Repeat the records in full and exactly, omitting pictures.

--- START ---

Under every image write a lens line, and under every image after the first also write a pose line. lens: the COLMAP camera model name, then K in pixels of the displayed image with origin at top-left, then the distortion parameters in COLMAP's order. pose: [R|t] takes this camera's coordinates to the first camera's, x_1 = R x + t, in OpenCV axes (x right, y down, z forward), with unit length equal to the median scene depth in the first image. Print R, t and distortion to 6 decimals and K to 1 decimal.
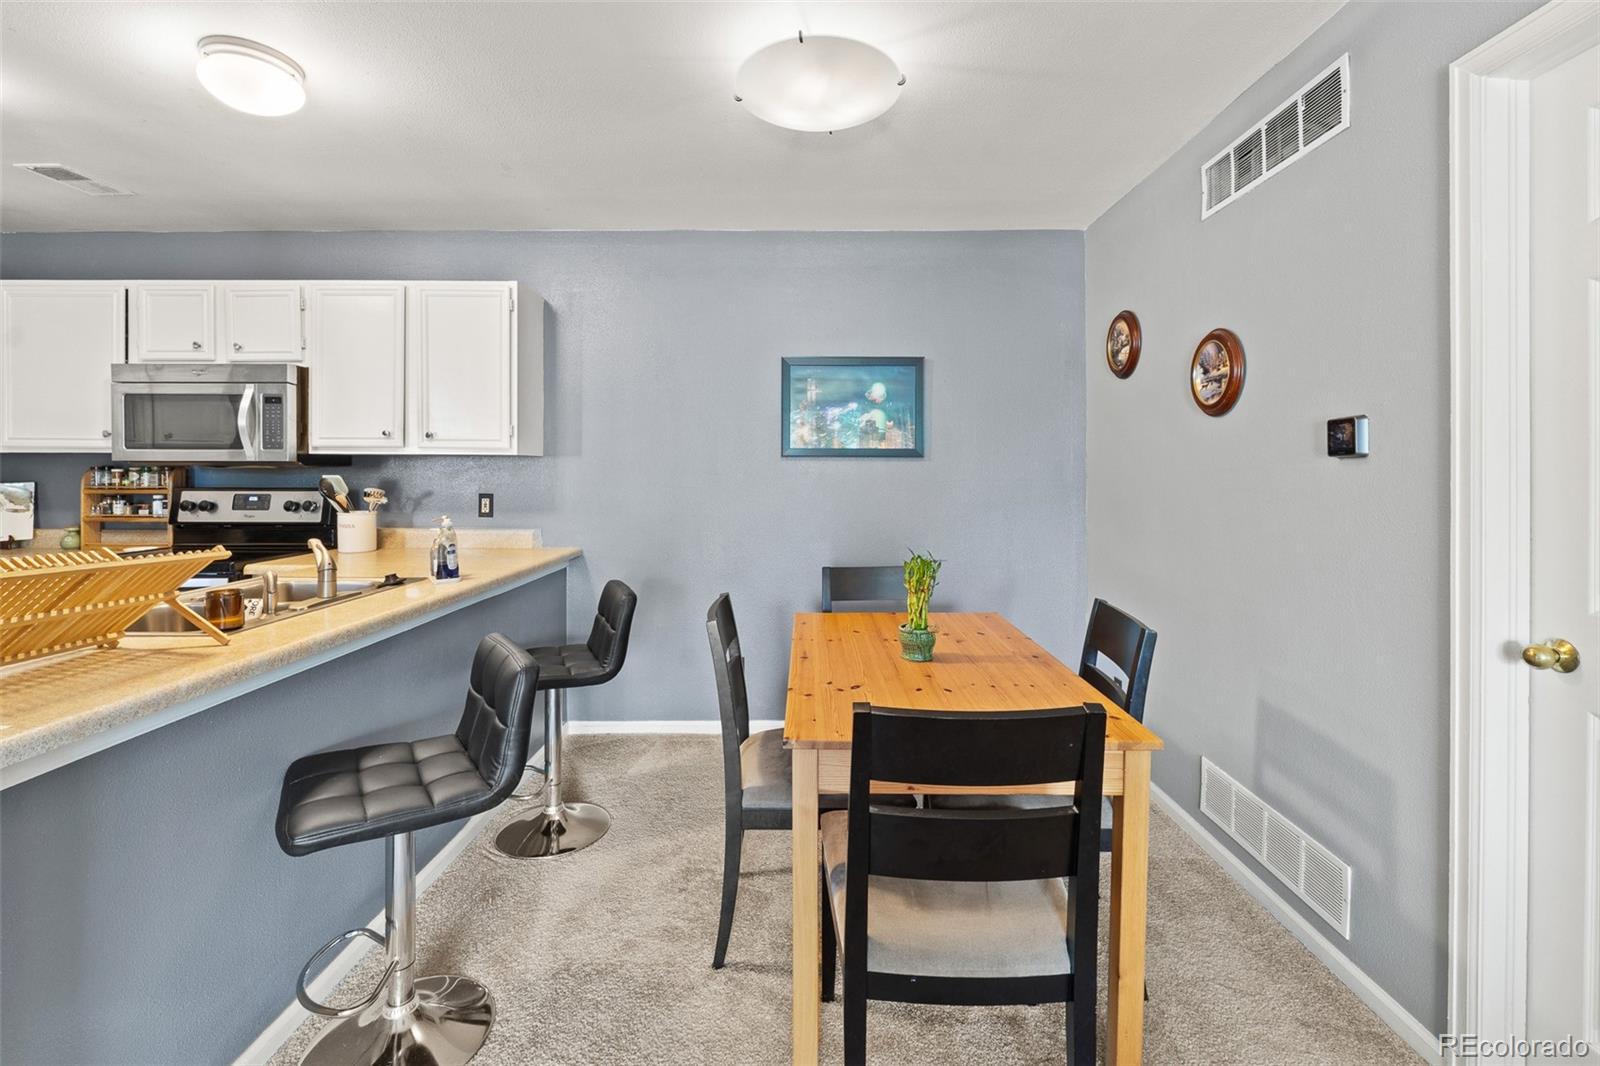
lens RADIAL K [[694.2, 0, 806.4], [0, 694.2, 471.9], [0, 0, 1]] dist [-0.004550, -0.000350]
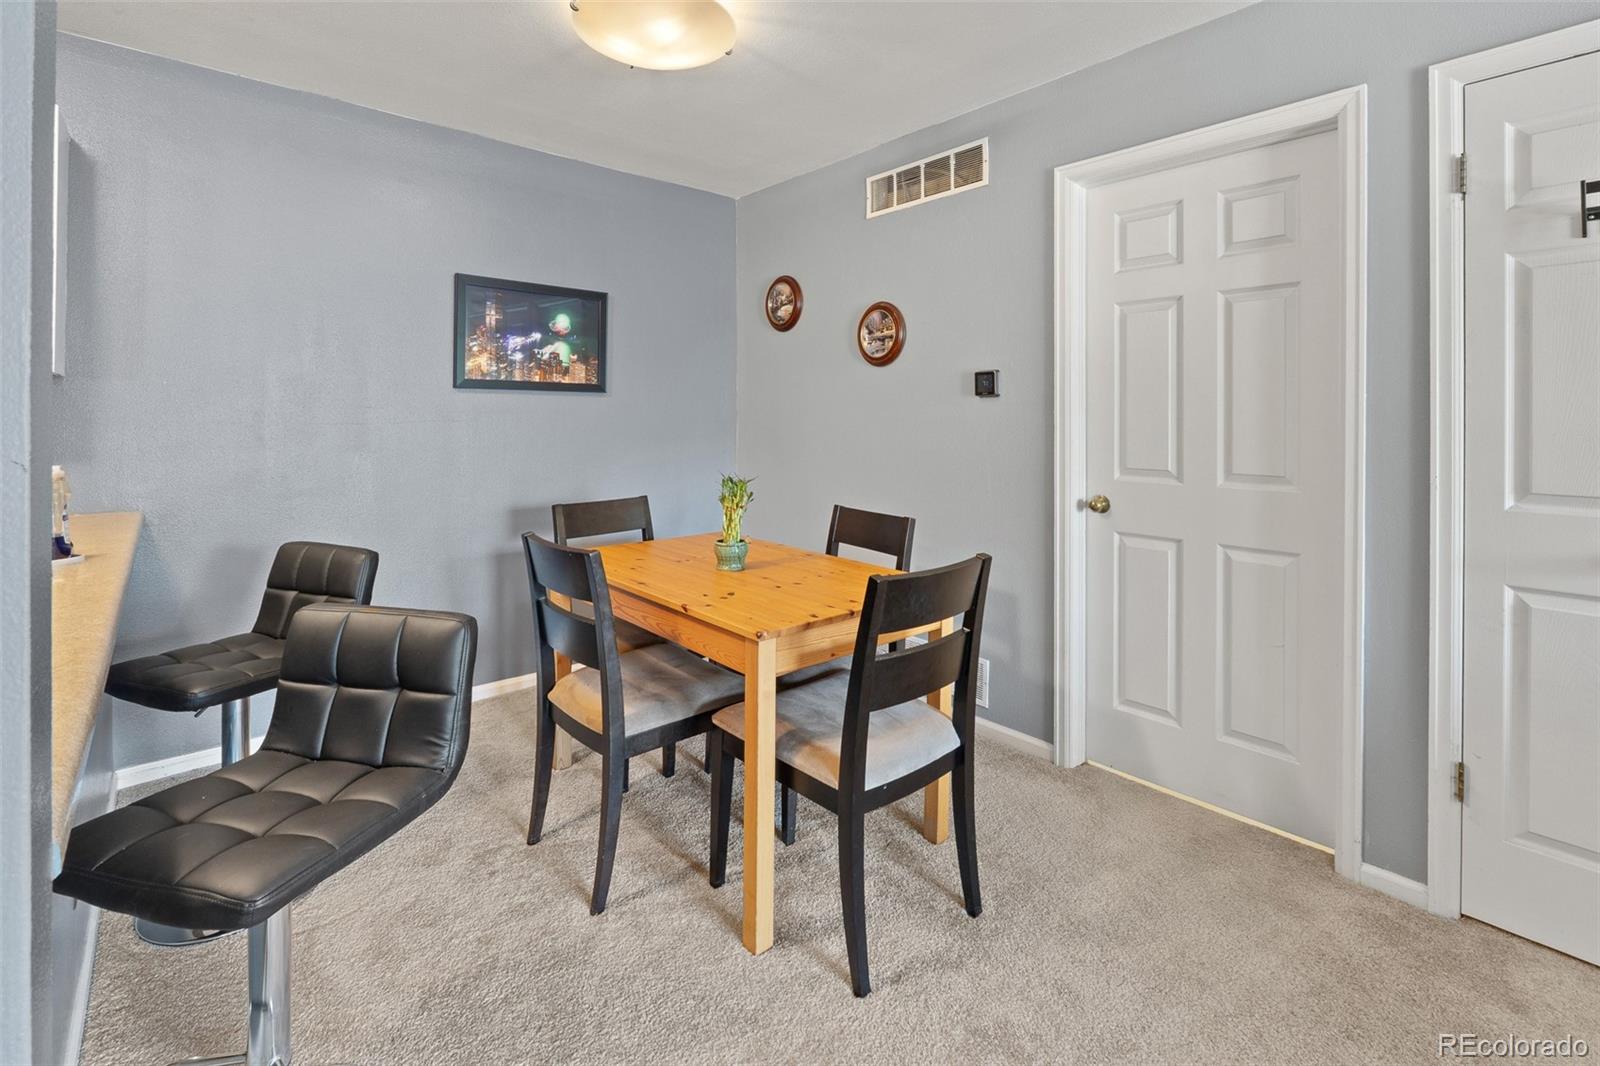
lens RADIAL K [[721.9, 0, 800.9], [0, 721.9, 414.0], [0, 0, 1]] dist [-0.000366, -0.000049]
pose [[0.748137, 0.005927, 0.663518, -0.341009], [-0.003161, 0.999981, -0.005368, 0.015662], [-0.663537, 0.001919, 0.748141, 0.035089]]
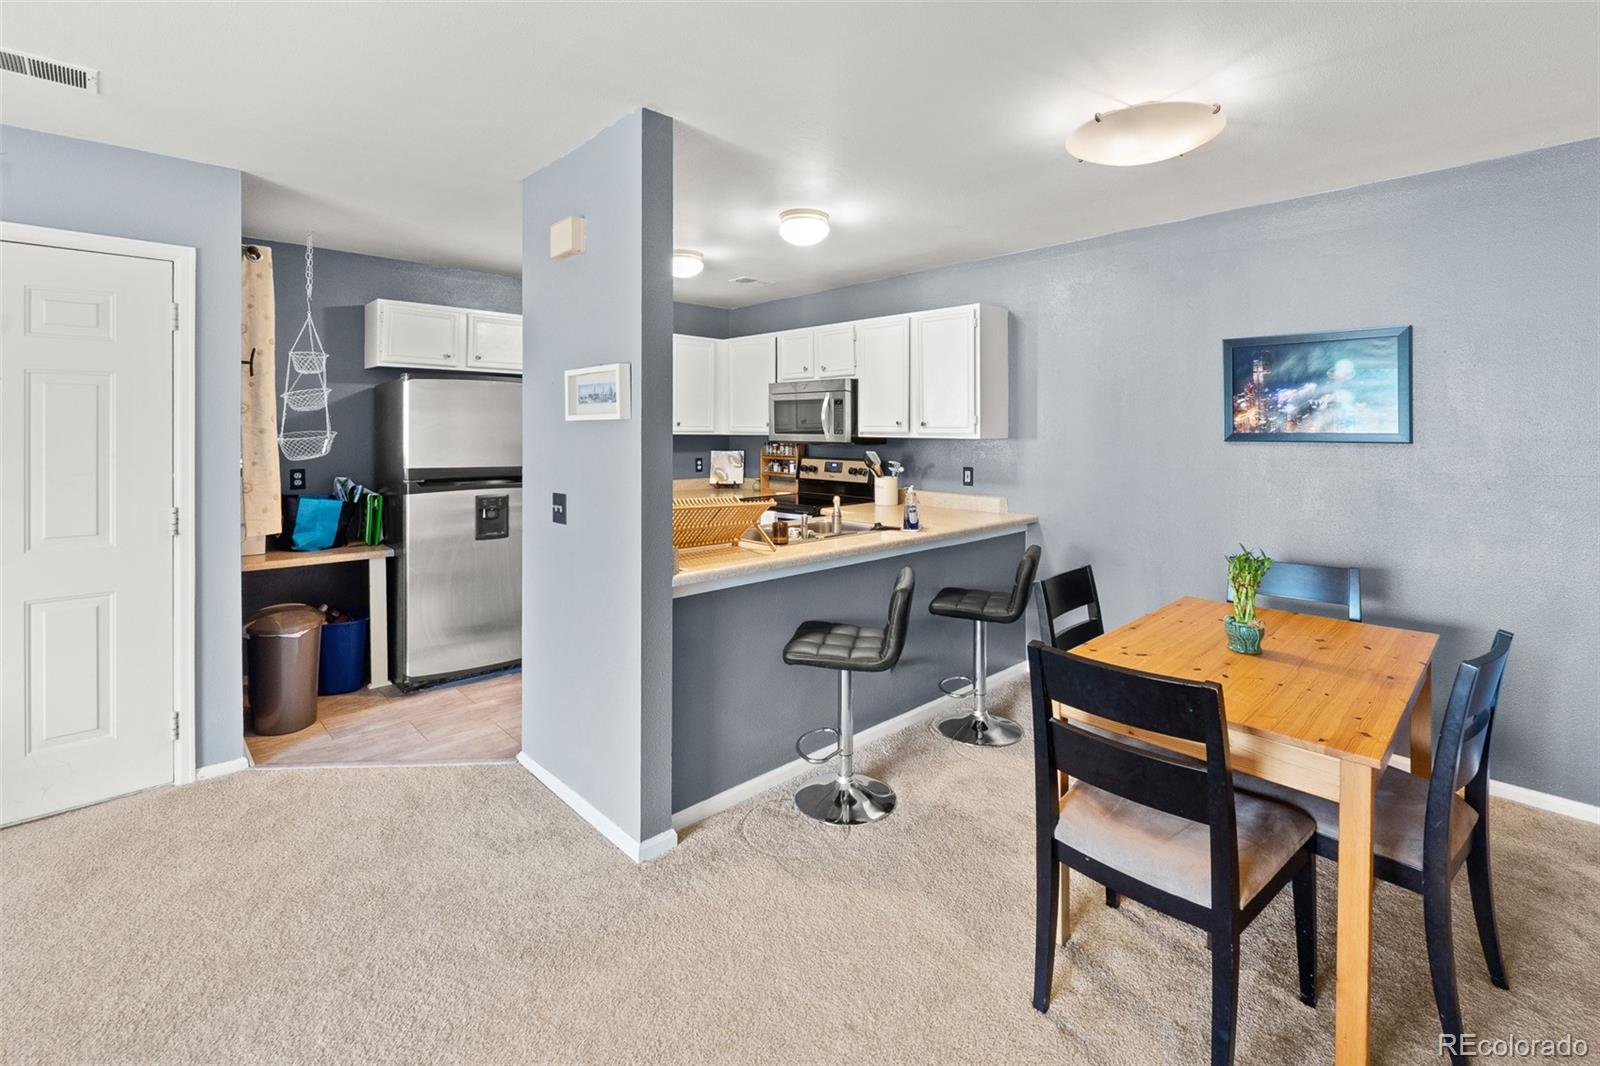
lens RADIAL K [[706.3, 0, 808.7], [0, 706.3, 425.5], [0, 0, 1]] dist [-0.003044, -0.000313]
pose [[0.697335, -0.004510, -0.716731, 0.296483], [-0.002466, 0.999959, -0.008692, -0.037259], [0.716741, 0.007829, 0.697295, -0.135593]]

--- END ---

**Answer to this task**:
Under every image write a lens line, and under every image after the first also write a pose line. lens: the COLMAP camera model name, then K in pixels of the displayed image with origin at top-left, then the distortion parameters in COLMAP's order. pose: [R|t] takes this camera's coordinates to the first camera's, x_1 = R x + t, in OpenCV axes (x right, y down, z forward), with unit length equal to the median scene depth in the first image. Print R, t and distortion to 6 decimals and K to 1 decimal.
lens RADIAL K [[694.2, 0, 806.4], [0, 694.2, 471.9], [0, 0, 1]] dist [-0.004550, -0.000350]
lens RADIAL K [[721.9, 0, 800.9], [0, 721.9, 414.0], [0, 0, 1]] dist [-0.000366, -0.000049]
pose [[0.748137, 0.005927, 0.663518, -0.341009], [-0.003161, 0.999981, -0.005368, 0.015662], [-0.663537, 0.001919, 0.748141, 0.035089]]
lens RADIAL K [[706.3, 0, 808.7], [0, 706.3, 425.5], [0, 0, 1]] dist [-0.003044, -0.000313]
pose [[0.697335, -0.004510, -0.716731, 0.296483], [-0.002466, 0.999959, -0.008692, -0.037259], [0.716741, 0.007829, 0.697295, -0.135593]]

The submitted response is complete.